— What the task requires —
If a line in the material below holds the string "with", tally it, then give the tally alone.

--- START ---

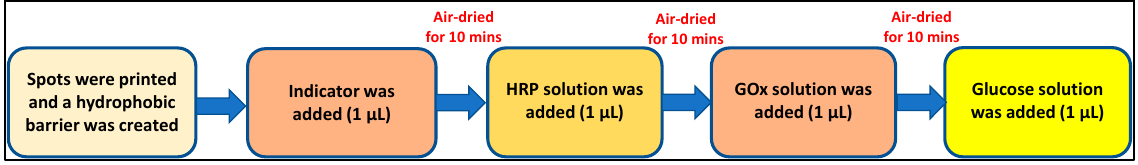
Figure 7. Schematic showing the reaction mechanism for glucose detection.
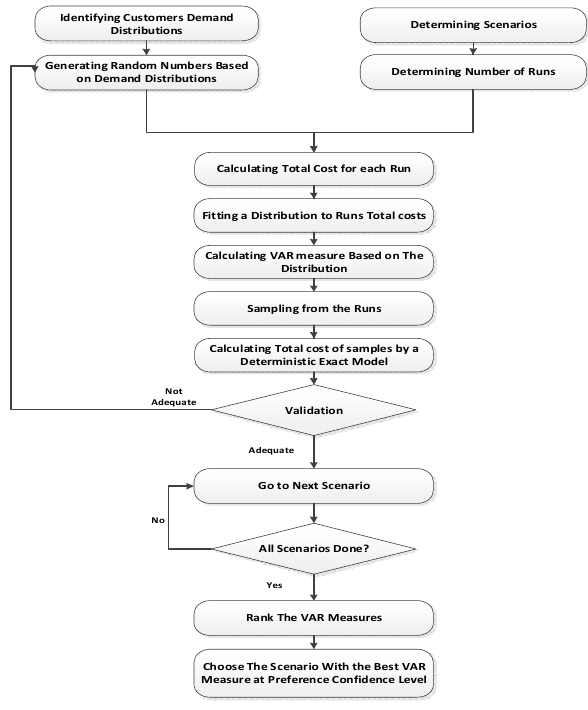
Fig. 2. The proposed simulation optimization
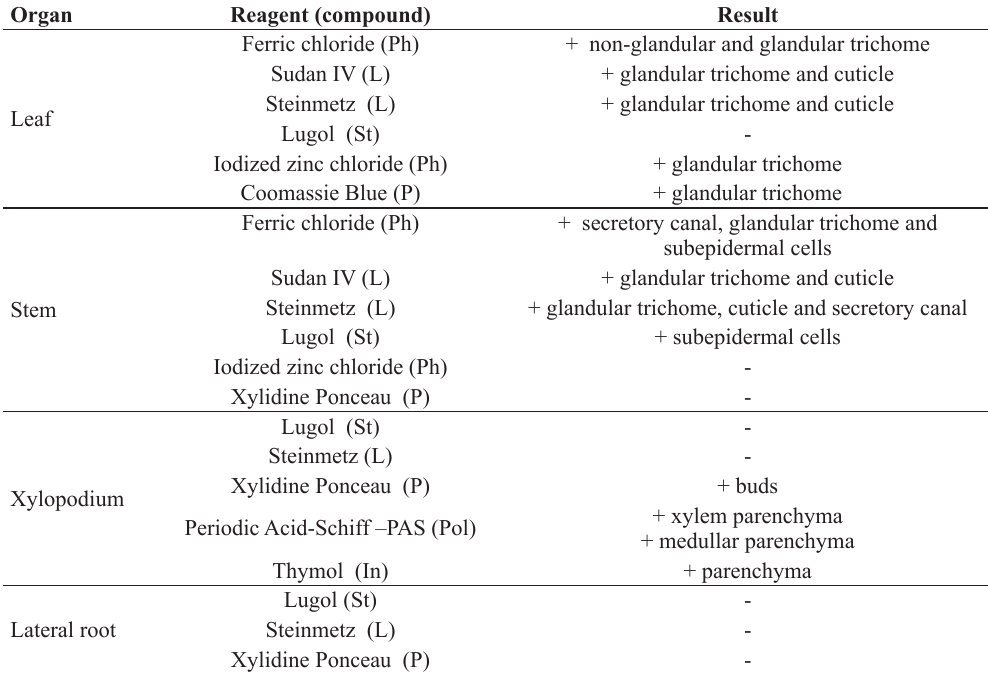
Distribution of metabolites on different aerial and underground organs of Dimerostemma vestitum detected by histochemical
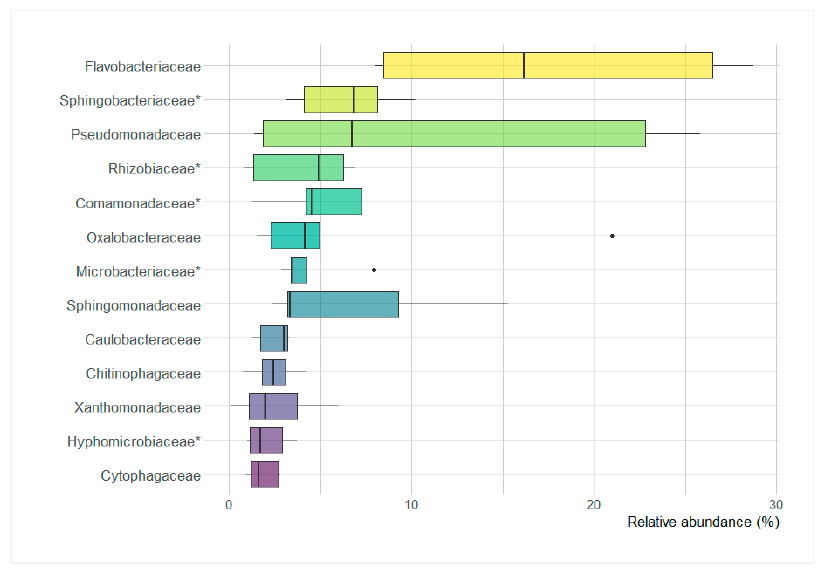
Figure 8. Boxplots displaying the range of relative sequence abundance of major Poa annua root- dwelling bacterial families. * significantly enriched in the endosphere compared to the rhizo- sphere.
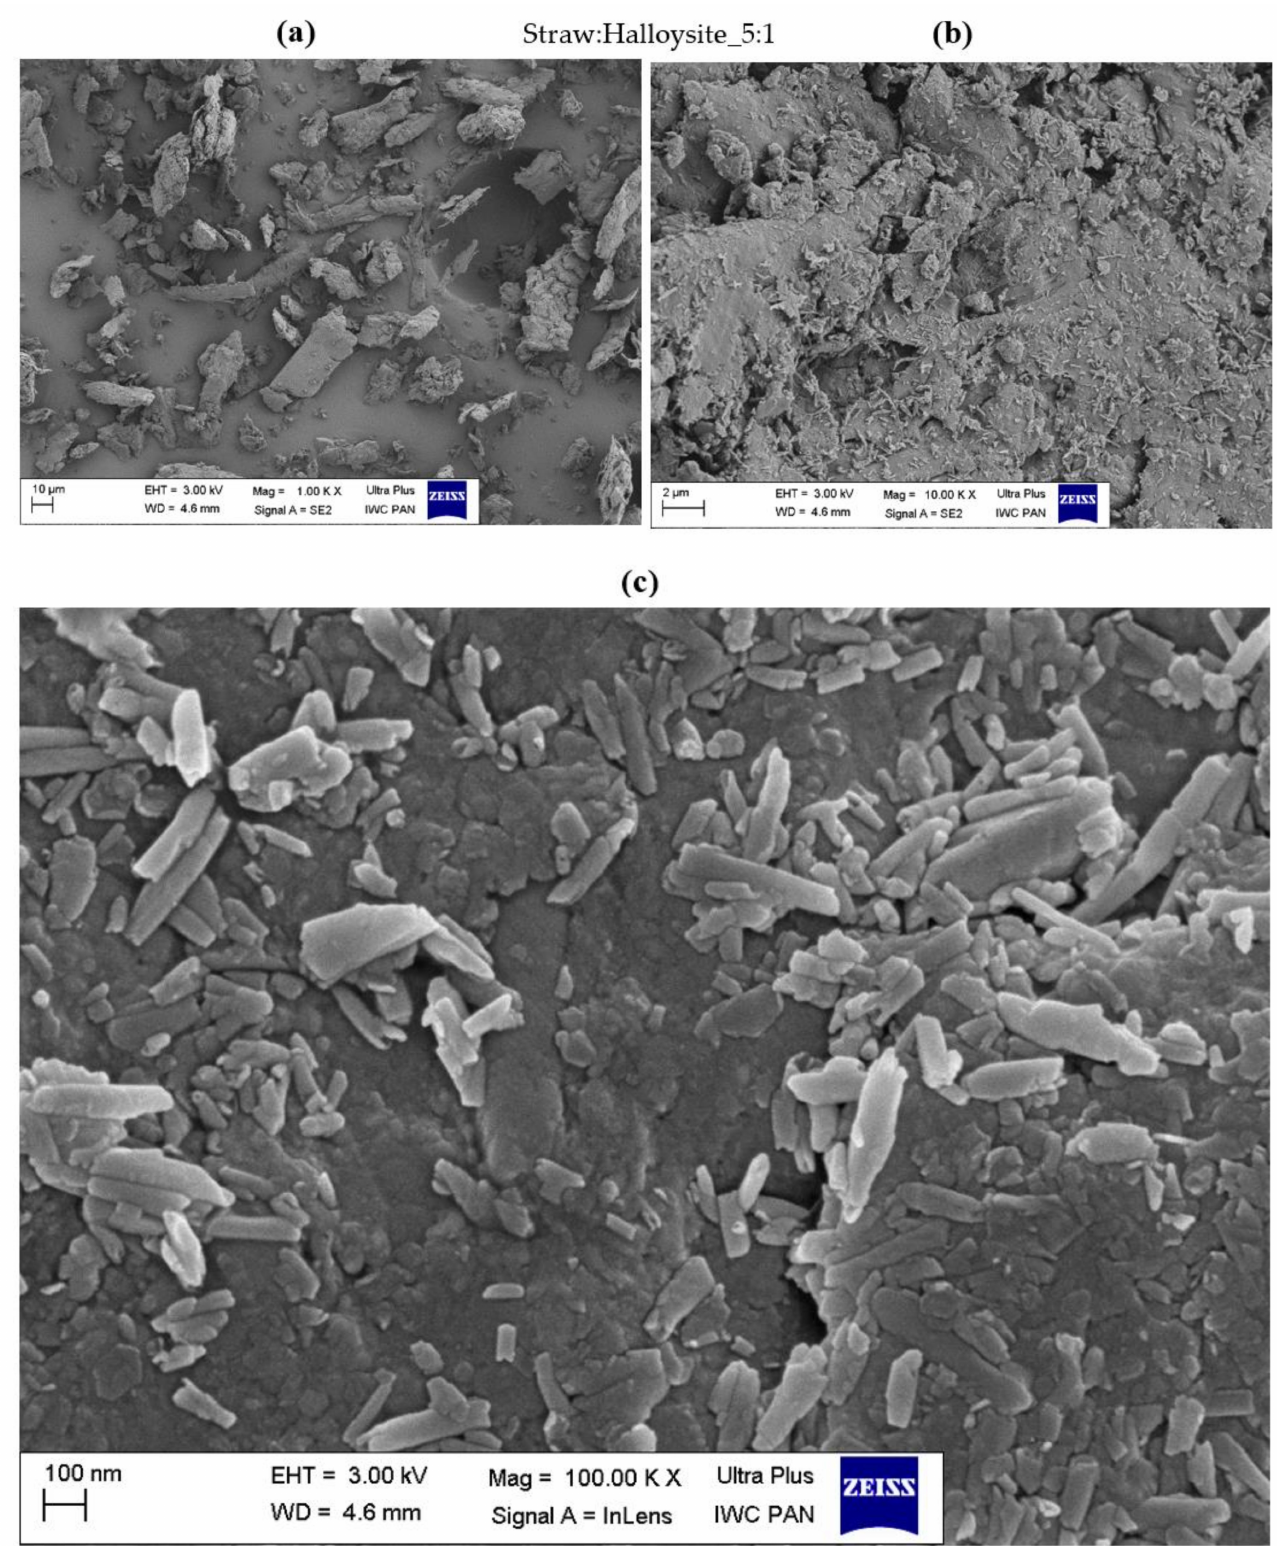
Figure 5. Microscopic images of straw fillers with the addition of halloysite nanotubes (5:1) at a magnification of ( a ) × 1.00 k, ( b ) × 10.000 k, ( c ) × 100.00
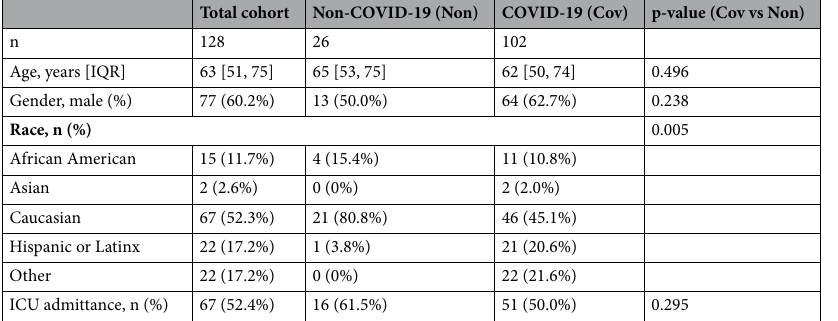
CpG site M-values were examined with UMAP (Fig. 1C) clustering can be observed. The predictive power of our model was assessed by contrasting the cross-validated predicted probability of belonging to a specific class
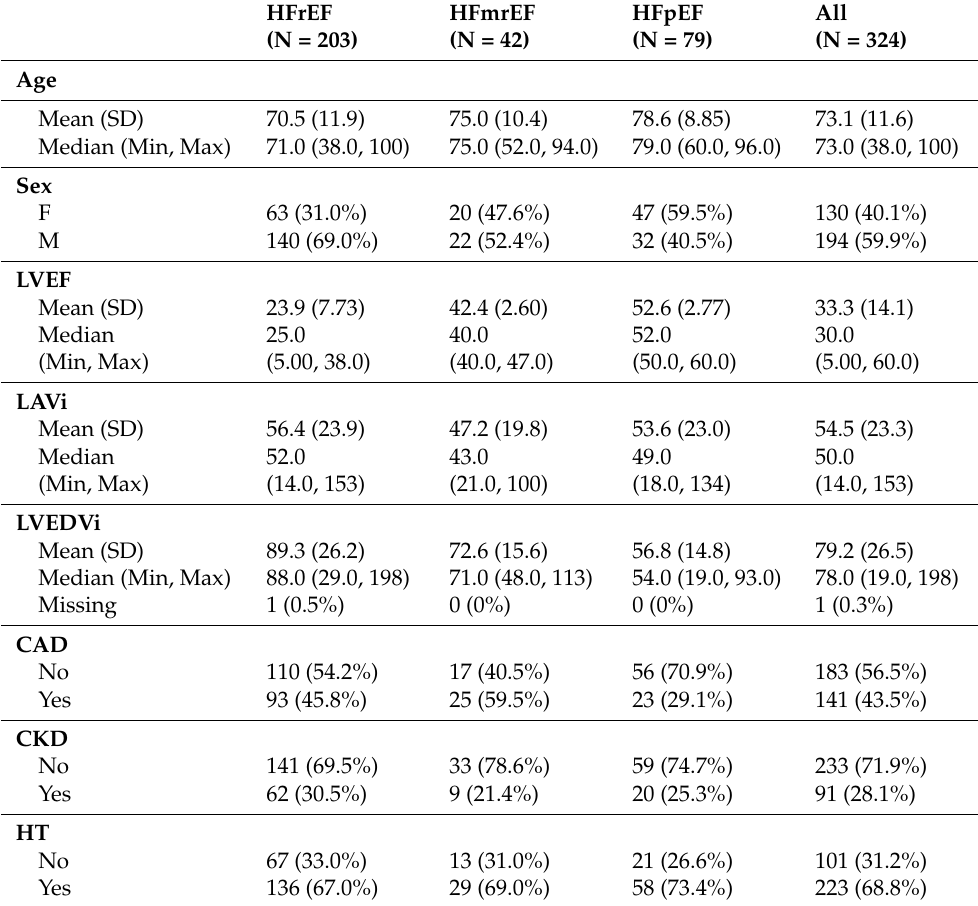
Table 1. Baseline characteristics of patients with HF and AF, according to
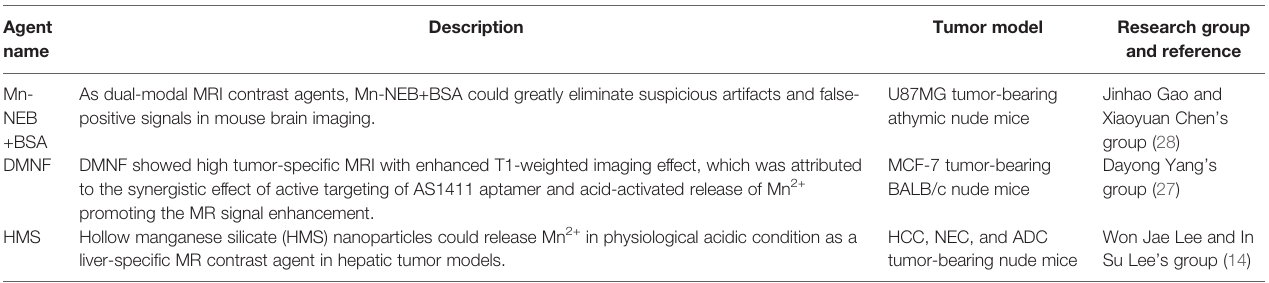
TABLE 1 | Manganese-based hybrid nanomaterials as imaging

--- END ---

— Finished exercise —
3